Search code examples
pythonjsonpandastwitterkeyerror

KeyError occures while opening the JSON txt file and setting it up into a DataFrame


I had a code, which gave me an empty DataFrame with no saved tweets. I tried to debug it by putting print(line) under the for line in json file: and json_data = json.loads(line). That resulted a KeyError. How do I fix it? Thank you.

list_df = list()
# read the .txt file, line by line, and append the json data in each line to the list
with open('tweet_json.txt', 'r') as json_file:
    for line in json_file:
        print(line)
        json_data = json.loads(line)
        print(line)
        tweet_id = json_data['tweet_id']
        fvrt_count = json_data['favorite_count']
        rtwt_count = json_data['retweet_count']
        list_df.append({'tweet_id': tweet_id,
                        'favorite_count': fvrt_count,
                        'retweet_count': rtwt_count})
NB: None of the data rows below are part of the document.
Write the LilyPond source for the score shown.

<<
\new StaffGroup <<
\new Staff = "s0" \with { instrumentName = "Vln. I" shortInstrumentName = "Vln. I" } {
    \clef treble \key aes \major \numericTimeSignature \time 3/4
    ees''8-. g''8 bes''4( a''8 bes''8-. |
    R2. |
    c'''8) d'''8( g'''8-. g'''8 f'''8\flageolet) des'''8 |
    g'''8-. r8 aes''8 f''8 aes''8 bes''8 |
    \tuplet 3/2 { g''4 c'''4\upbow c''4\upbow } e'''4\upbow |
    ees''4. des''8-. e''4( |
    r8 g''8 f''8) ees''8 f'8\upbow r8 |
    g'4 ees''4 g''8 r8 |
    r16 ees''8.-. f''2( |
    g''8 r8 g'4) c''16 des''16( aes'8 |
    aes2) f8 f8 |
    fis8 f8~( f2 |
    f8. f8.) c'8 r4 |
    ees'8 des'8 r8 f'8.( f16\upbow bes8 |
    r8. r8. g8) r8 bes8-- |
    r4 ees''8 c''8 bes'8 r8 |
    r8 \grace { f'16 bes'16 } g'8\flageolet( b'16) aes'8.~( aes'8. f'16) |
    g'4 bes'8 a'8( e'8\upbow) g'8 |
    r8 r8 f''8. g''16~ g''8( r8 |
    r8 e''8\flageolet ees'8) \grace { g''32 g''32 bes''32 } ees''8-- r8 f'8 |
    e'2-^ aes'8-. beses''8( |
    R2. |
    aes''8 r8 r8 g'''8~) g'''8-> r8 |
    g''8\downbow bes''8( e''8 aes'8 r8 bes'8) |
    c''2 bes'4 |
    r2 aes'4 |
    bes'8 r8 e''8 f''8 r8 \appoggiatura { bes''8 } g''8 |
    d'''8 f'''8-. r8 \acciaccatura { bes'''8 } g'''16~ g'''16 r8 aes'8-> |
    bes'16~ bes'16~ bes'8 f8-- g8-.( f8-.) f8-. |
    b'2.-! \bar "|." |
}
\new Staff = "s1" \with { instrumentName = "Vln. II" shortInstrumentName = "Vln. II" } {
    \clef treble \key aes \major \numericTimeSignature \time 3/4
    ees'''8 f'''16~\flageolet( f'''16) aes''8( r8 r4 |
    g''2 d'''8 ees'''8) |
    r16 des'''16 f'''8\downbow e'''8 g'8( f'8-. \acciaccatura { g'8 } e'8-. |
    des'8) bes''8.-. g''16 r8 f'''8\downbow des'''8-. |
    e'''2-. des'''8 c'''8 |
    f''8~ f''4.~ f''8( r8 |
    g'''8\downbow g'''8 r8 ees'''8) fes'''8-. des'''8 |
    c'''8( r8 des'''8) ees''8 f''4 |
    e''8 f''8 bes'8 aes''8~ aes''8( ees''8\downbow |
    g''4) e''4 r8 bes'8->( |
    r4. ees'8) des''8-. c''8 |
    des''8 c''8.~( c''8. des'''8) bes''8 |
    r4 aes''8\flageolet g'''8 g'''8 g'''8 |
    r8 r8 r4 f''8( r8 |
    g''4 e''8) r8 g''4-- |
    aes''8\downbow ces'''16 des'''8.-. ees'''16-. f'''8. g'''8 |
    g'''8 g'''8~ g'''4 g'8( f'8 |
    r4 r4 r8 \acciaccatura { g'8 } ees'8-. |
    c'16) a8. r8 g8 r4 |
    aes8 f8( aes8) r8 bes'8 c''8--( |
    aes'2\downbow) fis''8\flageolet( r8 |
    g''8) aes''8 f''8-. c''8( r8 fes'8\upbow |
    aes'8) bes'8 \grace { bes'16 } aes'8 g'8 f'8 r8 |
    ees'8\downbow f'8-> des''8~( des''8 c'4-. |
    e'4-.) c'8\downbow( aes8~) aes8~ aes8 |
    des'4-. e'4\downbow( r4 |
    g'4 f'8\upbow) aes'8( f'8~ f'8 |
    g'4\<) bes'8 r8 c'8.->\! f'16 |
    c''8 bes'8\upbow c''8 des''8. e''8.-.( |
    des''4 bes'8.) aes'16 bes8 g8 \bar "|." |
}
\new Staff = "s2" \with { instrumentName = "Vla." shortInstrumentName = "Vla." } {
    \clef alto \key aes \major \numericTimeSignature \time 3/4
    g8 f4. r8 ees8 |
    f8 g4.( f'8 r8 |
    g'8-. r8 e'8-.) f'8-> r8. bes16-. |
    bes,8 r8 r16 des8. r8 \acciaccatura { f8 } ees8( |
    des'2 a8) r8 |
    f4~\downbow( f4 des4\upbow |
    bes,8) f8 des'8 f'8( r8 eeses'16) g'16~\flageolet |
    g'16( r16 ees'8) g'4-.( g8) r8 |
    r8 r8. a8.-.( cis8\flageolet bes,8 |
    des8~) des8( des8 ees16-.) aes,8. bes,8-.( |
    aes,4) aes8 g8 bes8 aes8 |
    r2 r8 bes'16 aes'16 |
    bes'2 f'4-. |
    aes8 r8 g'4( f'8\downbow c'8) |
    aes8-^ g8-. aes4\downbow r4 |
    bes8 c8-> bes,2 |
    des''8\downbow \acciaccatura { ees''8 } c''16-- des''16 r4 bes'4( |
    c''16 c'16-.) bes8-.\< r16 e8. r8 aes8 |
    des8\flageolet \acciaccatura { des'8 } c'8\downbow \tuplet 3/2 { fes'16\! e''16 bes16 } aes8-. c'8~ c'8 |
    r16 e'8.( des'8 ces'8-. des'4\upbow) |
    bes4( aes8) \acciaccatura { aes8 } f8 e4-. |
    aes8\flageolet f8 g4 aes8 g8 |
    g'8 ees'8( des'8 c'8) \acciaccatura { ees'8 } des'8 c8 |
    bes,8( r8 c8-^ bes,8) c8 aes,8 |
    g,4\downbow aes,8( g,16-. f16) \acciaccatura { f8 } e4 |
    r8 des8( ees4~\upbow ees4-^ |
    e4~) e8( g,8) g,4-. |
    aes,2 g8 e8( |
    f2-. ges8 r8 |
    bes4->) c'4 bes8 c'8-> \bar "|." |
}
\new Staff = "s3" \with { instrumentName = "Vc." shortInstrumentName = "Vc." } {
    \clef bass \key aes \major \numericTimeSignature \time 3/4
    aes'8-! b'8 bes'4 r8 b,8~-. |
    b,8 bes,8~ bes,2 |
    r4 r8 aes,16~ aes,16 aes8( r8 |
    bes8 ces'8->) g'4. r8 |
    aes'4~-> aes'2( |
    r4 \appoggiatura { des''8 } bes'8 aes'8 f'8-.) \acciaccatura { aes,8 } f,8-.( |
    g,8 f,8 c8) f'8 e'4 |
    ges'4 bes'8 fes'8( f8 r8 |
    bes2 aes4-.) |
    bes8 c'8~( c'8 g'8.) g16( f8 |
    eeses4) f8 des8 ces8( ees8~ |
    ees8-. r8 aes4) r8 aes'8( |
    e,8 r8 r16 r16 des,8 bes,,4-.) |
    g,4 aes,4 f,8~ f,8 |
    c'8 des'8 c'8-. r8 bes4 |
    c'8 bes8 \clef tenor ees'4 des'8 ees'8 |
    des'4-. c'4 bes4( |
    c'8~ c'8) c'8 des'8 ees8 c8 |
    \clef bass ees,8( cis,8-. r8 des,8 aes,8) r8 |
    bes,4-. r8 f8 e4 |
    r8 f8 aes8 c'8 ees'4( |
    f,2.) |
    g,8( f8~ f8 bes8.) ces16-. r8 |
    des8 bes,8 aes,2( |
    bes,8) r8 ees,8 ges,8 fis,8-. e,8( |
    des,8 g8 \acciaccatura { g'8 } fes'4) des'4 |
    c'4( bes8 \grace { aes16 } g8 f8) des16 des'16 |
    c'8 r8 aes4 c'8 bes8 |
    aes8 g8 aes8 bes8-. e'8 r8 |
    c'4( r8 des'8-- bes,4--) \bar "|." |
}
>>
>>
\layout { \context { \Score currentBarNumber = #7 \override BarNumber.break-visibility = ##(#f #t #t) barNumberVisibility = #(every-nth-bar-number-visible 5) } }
# create a pandas DataFrame using the list
df = pd.DataFrame(list_df, columns = ['tweet_id', 'favorite_count', 'retweet_count'])
df.head()

Solution

  • Your comment says you're trying to save to a file, but your code kind of says that you're trying to read from a file. Here are examples of how to do both:

    Writing to JSON

    import json
    import pandas as pd
    
    content = {  # This just dummy data, in the form of a dictionary
        "tweet1": {
            "id": 1,
            "msg": "Yay, first!"
        },
        "tweet2": {
            "id": 2,
            "msg": "I'm always second :("
        }
    }
    # Write it to a file called "tweet_json.txt" in JSON
    with open("tweet_json.txt", "w") as json_file:
        json.dump(content, json_file, indent=4)  # indent=4 is optional, it makes it easier to read
    

    Note the w (as in write) in open("tweet_json.txt", "w"). You're using r (as in read), which doesn't give you permission to write anything. Also note the use of json.dump() rather than json.load(). We then get a file that looks like this:

    $ cat tweet_json.txt
    {
        "tweet1": {
            "id": 1,
            "msg": "Yay, first!"
        },
        "tweet2": {
            "id": 2,
            "msg": "I'm always second :("
        }
    }
    

    Reading from JSON

    Let's read the file that we just wrote, using pandas read_json():

    import pandas as pd
    
    df = pd.read_json("tweet_json.txt")
    print(df)
    

    Output looks like this:

    >>> df
              tweet1                tweet2
    id             1                     2
    msg  Yay, first!  I'm always second :(